Begin Source material
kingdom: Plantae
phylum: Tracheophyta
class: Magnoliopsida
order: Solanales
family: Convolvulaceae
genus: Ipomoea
End Source material
Begin Source material
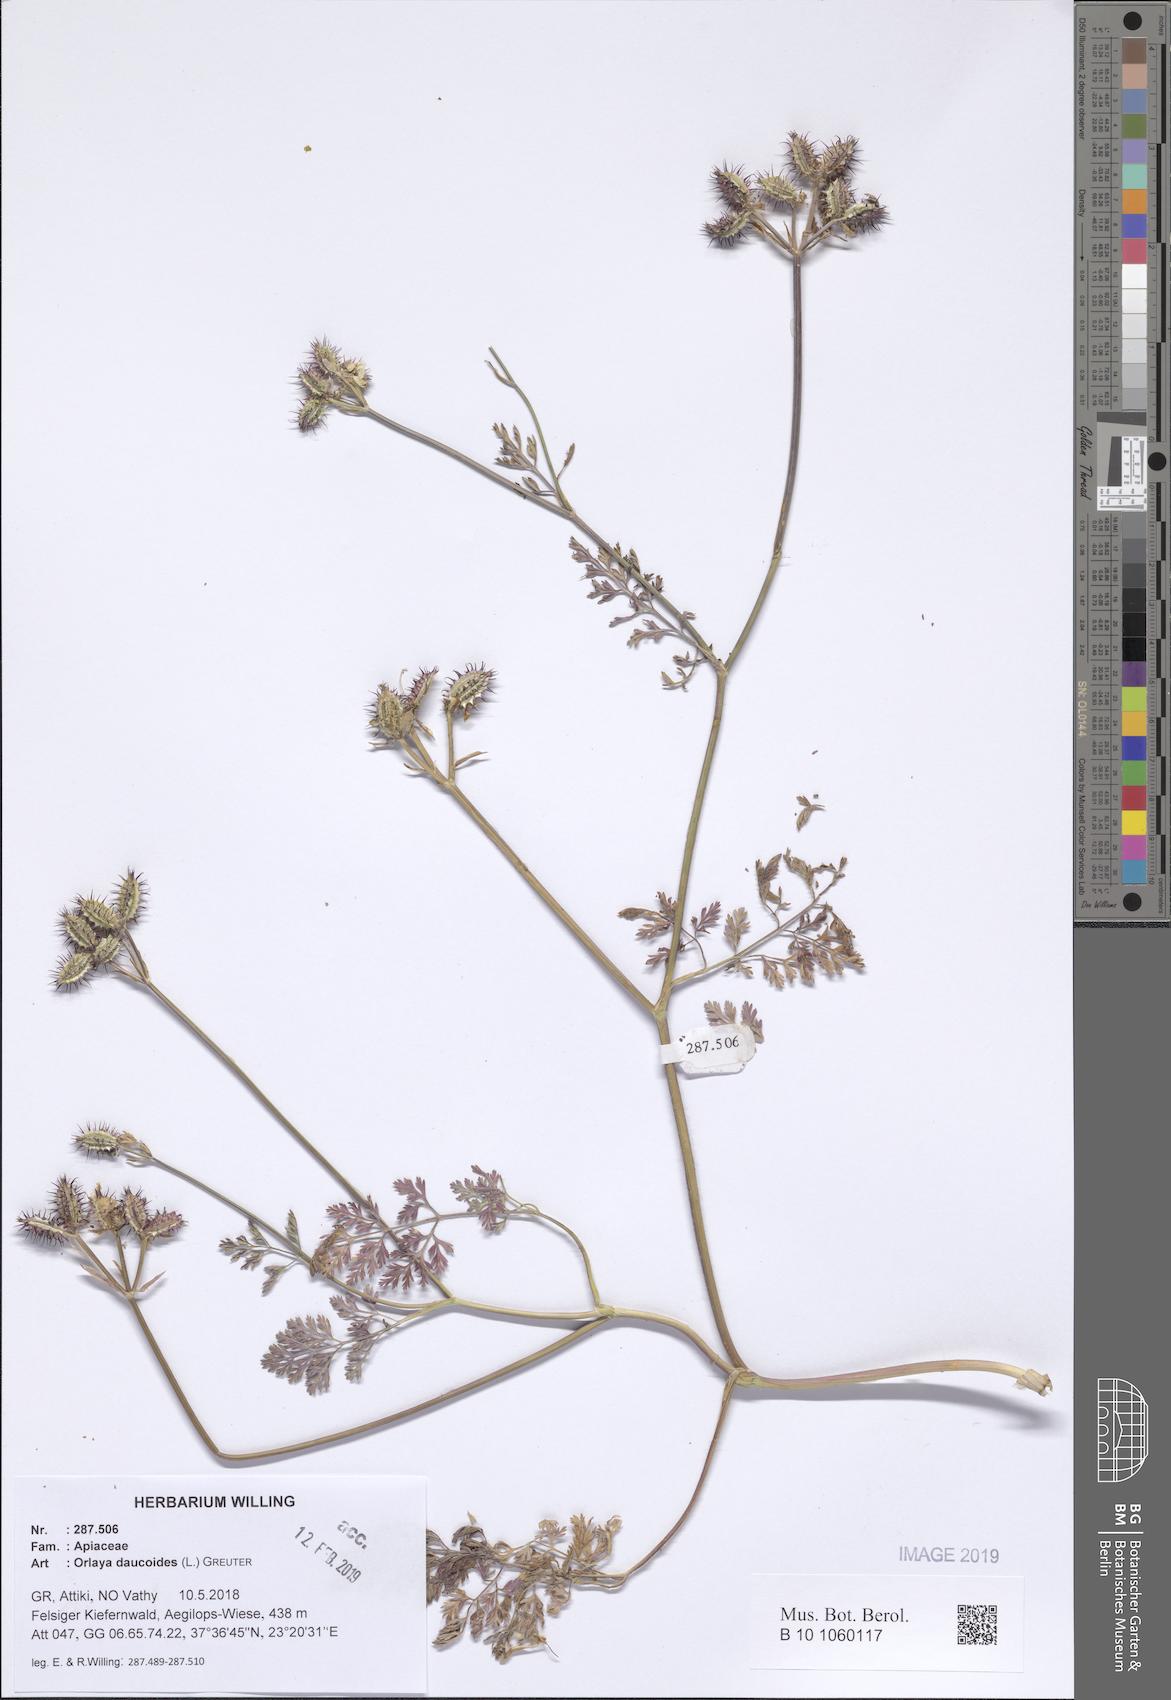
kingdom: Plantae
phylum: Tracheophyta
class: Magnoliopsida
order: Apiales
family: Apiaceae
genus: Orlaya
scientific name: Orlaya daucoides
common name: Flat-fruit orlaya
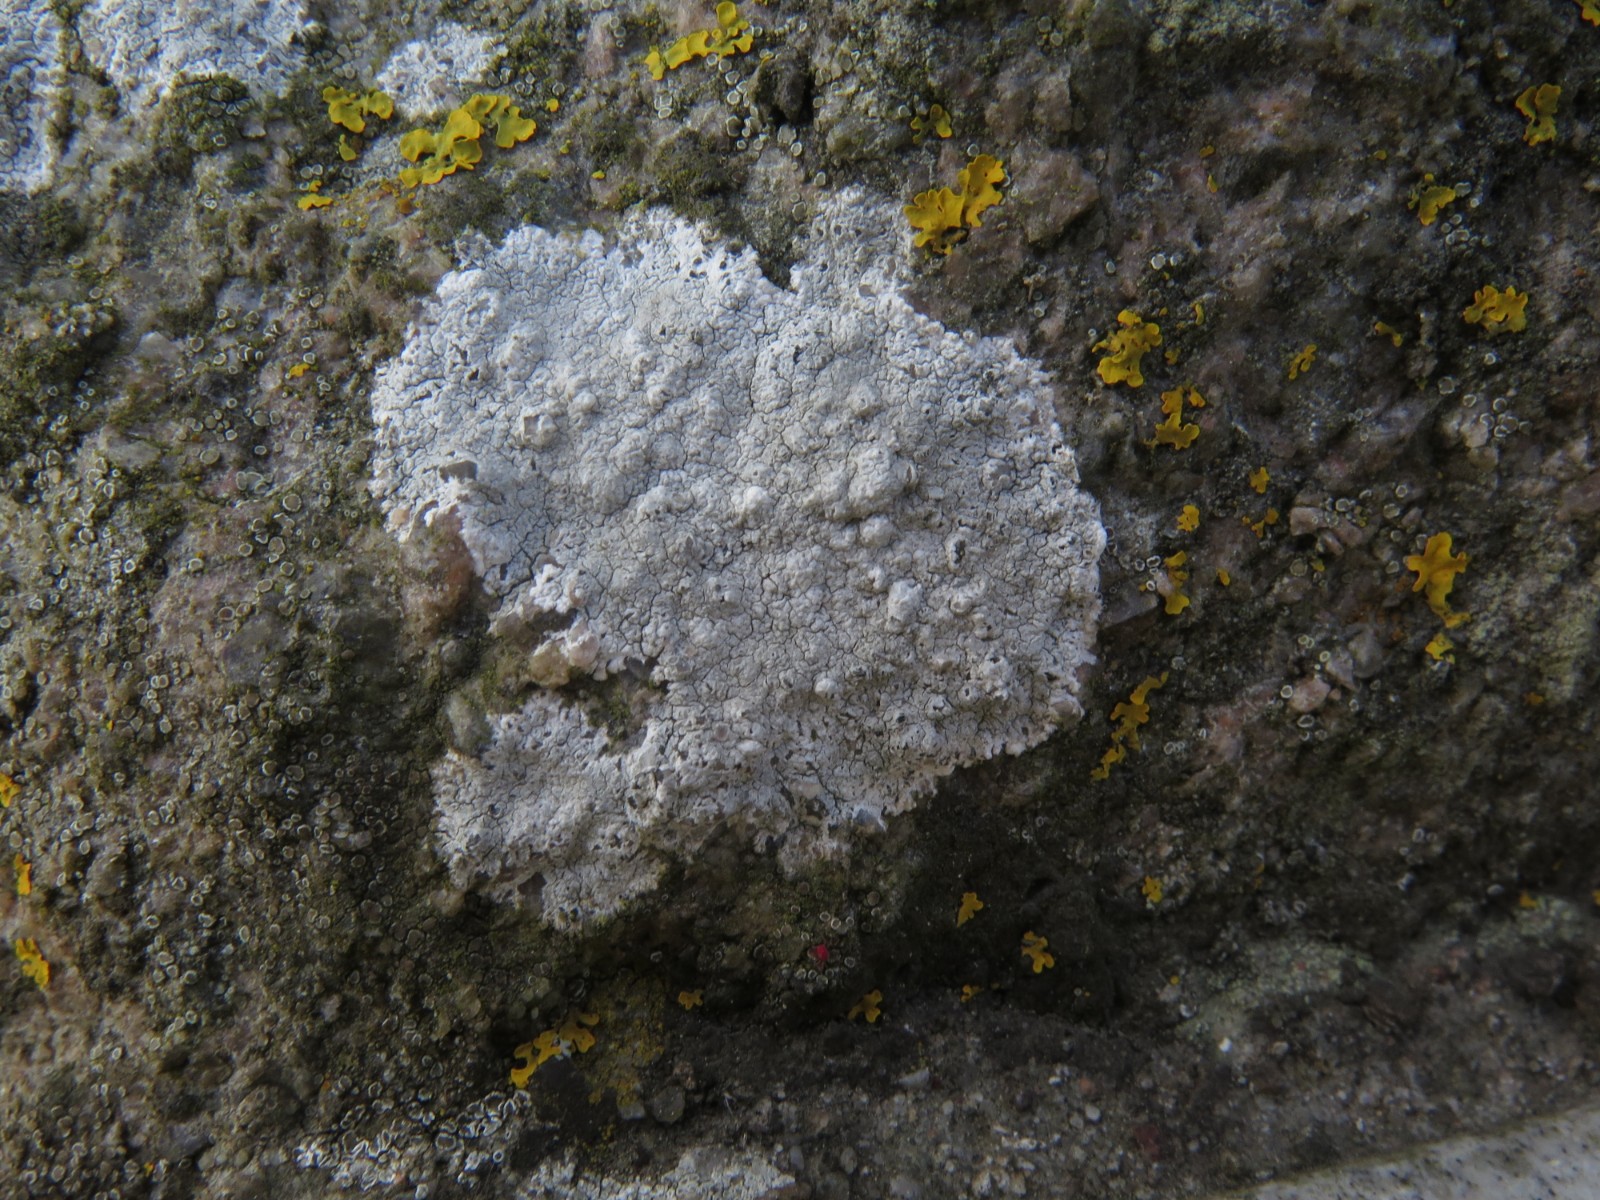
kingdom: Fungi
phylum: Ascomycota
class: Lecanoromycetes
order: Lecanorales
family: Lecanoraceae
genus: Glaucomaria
End Source material
Task statement: Begin at the line of the material that contains "order: Apiales" and stop after the line that contains "genus: Glaucomaria". Give those lines as a Markdown table with the columns Row and Entry, numbering each line, skipping blank lines, and leaving out the pictures.

Answer below:
| Row | Entry |
|---|---|
| 1 | order: Apiales |
| 2 | family: Apiaceae |
| 3 | genus: Orlaya |
| 4 | scientific name: Orlaya daucoides |
| 5 | common name: Flat-fruit orlaya |
| 6 | kingdom: Fungi |
| 7 | phylum: Ascomycota |
| 8 | class: Lecanoromycetes |
| 9 | order: Lecanorales |
| 10 | family: Lecanoraceae |
| 11 | genus: Glaucomaria |